Putusan tersebut menegaskan, kita tidak boleh menutup mata terhadap masa daepan dunia advokat yang multibar. Namun, yang paling penting adalah pendapat dari Mahkamah Agung dan politik hukum advokat pemerintah untuk mendorong pembuat undang-undang agar membahas kembali revisi Undang-Undang Advokat yang secara historis telah diperjuangkan oleh Adv. Tjoetjoe Sandjaja Hernanto (saat ini Presiden Kongres Advokat Indonesia Masa Jabatan 2019-2024) sejak tahun 2011.

 

KAI menyadari betul, banyaknya pengajuan uji materiil terhadap UU Advokat sepanjang tahun 2003 hingga 2019 menjadi tanda UU ini bermasalah. Bahkan, peraturan turunan UU Advokat pun tidak pernah ada.

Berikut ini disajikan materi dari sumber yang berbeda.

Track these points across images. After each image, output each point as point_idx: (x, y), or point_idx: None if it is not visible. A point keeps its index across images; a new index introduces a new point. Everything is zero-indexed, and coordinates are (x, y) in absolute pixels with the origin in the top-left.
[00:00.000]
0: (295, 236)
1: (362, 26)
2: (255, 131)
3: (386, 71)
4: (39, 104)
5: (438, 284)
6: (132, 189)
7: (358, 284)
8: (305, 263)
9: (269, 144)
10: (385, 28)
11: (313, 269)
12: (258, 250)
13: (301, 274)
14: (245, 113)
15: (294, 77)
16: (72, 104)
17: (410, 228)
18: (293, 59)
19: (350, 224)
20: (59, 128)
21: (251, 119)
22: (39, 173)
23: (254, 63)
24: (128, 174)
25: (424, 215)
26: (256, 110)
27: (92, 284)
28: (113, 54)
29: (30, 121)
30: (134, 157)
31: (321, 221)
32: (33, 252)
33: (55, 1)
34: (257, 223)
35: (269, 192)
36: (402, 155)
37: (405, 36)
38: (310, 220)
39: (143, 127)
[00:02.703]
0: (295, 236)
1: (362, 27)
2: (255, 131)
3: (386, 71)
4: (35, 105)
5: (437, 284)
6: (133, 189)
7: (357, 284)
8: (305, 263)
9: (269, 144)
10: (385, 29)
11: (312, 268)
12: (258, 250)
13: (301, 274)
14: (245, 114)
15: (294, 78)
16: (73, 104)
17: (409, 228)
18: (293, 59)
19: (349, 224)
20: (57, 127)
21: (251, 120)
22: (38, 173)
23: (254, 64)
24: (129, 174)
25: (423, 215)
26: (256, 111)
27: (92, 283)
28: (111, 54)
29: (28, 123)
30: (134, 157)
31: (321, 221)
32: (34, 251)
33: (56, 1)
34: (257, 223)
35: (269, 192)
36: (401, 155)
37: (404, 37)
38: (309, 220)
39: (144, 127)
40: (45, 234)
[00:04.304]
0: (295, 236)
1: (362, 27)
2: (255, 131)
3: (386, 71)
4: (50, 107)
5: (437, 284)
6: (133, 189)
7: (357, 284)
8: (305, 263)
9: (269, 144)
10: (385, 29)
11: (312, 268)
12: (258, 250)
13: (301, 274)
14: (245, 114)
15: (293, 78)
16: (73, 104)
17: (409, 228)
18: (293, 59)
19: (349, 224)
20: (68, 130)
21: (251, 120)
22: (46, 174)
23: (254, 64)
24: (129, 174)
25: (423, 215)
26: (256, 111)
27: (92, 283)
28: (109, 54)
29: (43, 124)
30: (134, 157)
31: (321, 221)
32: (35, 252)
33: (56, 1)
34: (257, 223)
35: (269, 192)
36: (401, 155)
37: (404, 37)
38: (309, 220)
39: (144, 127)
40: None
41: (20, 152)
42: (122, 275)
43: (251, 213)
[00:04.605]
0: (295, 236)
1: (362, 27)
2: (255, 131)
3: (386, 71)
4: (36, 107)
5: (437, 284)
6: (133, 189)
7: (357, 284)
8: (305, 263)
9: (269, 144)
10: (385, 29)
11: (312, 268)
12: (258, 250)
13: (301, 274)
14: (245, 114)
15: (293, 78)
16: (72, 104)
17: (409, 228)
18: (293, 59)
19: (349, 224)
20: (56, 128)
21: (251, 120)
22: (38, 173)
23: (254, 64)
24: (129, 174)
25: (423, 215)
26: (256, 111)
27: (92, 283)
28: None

Ini sebabnya, KAI kukuh pada pendapat bahwa UU No. 18 Tahun 2003 tentang Advokat sudah saatnya direvisi dan amat terbuka pada semua pihak yang berkepentingan untuk duduk bersama merumuskan revisi UU Advokat.

 

Bagaimanapun, seberapa kuat keinginan untuk membentuk wadah tunggal, sejarah harus menjadi cermin dan pelajaran bahwa bentuk tersebut tidak pernah bisa dipertahankan. Justru, organisasi advokat telah membuktikan, dengan membagi kekuatan—advokat mampu menjadi bagian utama dari pendiri negara dan pembaru hukum di Indonesia.